Set down the line that contains "Enumerate all labels, symbols" and every line after it to the end of the entries, exactly as they stand and nothing more.

— Available records —
● ● ● ●
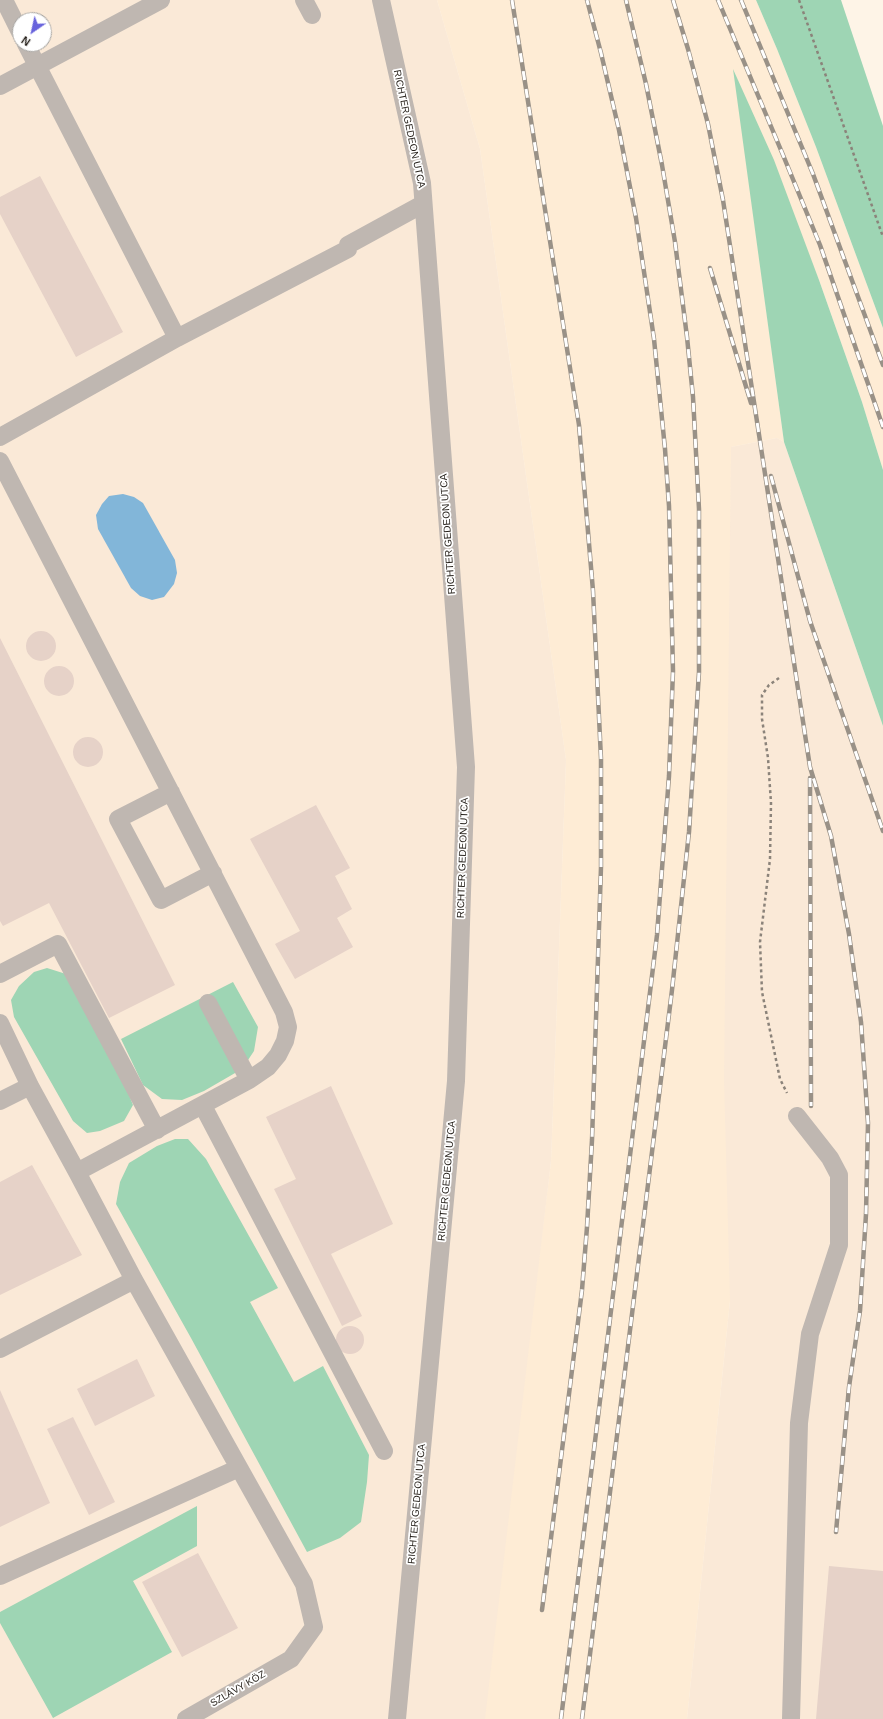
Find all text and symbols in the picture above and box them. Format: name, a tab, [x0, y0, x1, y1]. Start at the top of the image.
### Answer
north arrow	[12, 12, 52, 52]
text: N	[19, 34, 33, 48]
street label: RICHTER GEDEON UTCA	[391, 69, 427, 189]
street label: RICHTER GEDEON UTCA	[438, 473, 458, 595]
street label: RICHTER GEDEON UTCA	[455, 798, 471, 918]
street label: RICHTER GEDEON UTCA	[436, 1120, 458, 1242]
street label: RICHTER GEDEON UTCA	[406, 1443, 428, 1565]
street label: SZLÁVY KÖZ	[208, 1668, 268, 1710]

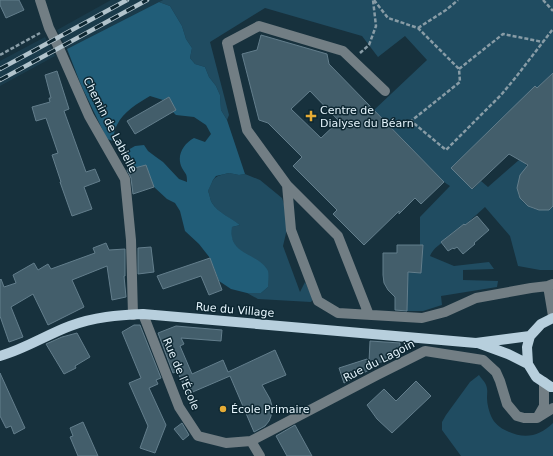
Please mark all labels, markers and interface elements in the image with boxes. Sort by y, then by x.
street label: Chemin de Labielle [80,75,140,175]
place label: Centre de Dialyse du Béarn [320,104,414,130]
marker: Centre de Dialyse du Béarn [305,110,317,122]
street label: Rue du Village [195,300,275,320]
street label: Rue de l'École [160,336,202,412]
street label: Rue du Lagoin [341,337,417,385]
place label: École Primaire [231,403,310,416]
marker: École Primaire [218,404,228,414]

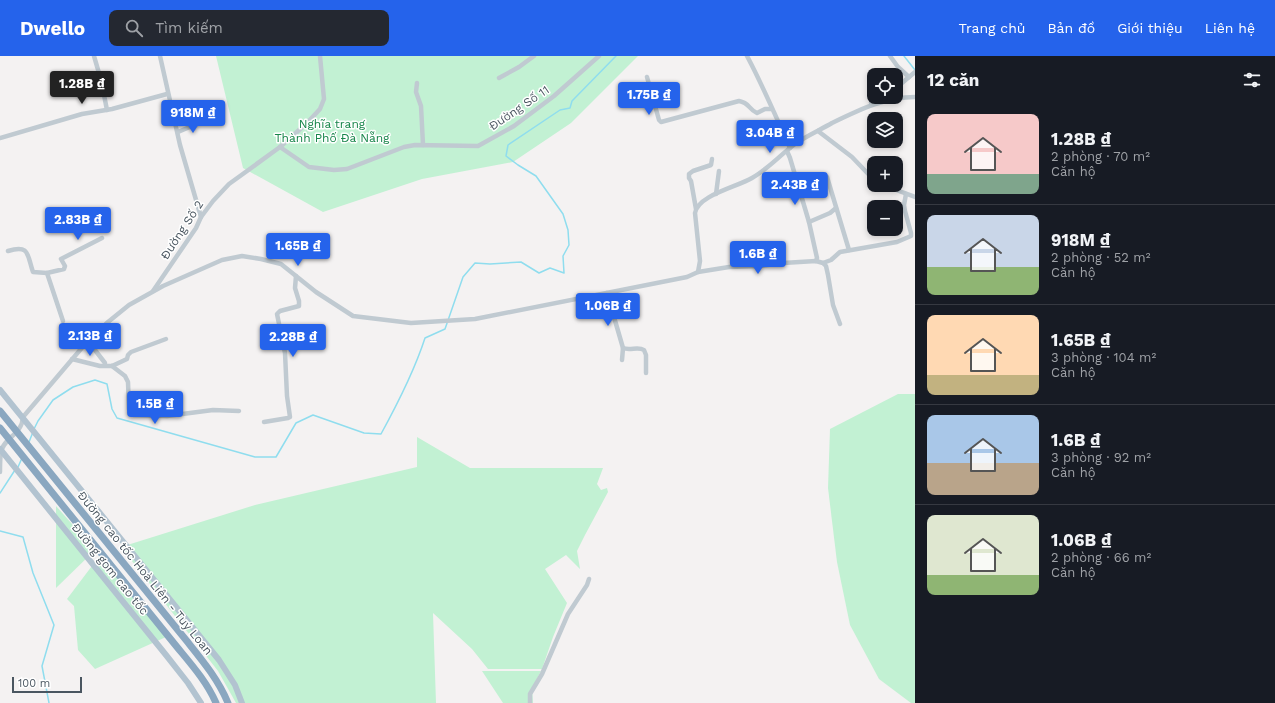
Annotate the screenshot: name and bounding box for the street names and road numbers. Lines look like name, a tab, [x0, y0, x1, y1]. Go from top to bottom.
street label: Đường Số 11	[486, 83, 552, 133]
street label: Đường Số 2	[158, 198, 206, 262]
street label: Đường cao tốc Hoà Liên - Tuý Loan	[75, 488, 215, 658]
street label: Đường gom cao tốc	[69, 520, 151, 618]

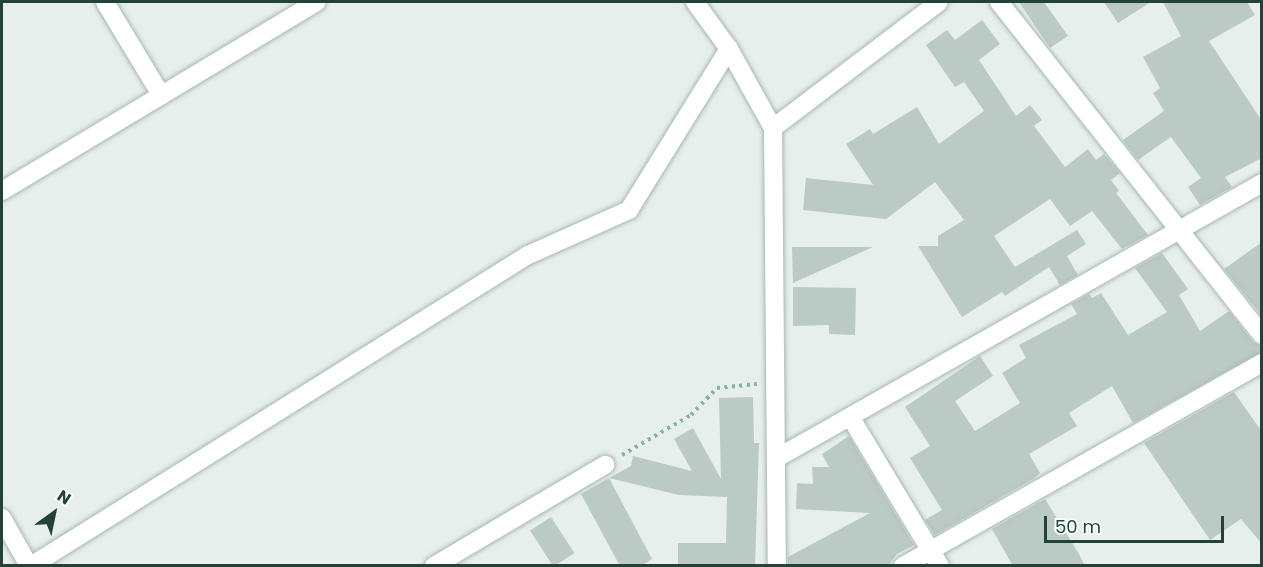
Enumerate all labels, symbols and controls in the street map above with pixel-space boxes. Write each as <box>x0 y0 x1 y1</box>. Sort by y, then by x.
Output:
north arrow <box>24 483 84 543</box>
text: N <box>53 485 75 510</box>
scale bar <box>1047 504 1227 542</box>
text: 50 m <box>1055 514 1101 539</box>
● ● ● ●
— Your solution —
Enumerate all labels, symbols and controls in the street map above with pixel-space boxes. Write each as <box>x0 y0 x1 y1</box>. Sort by y, then by x.
Output:
north arrow <box>24 483 84 543</box>
text: N <box>53 485 75 510</box>
scale bar <box>1047 504 1227 542</box>
text: 50 m <box>1055 514 1101 539</box>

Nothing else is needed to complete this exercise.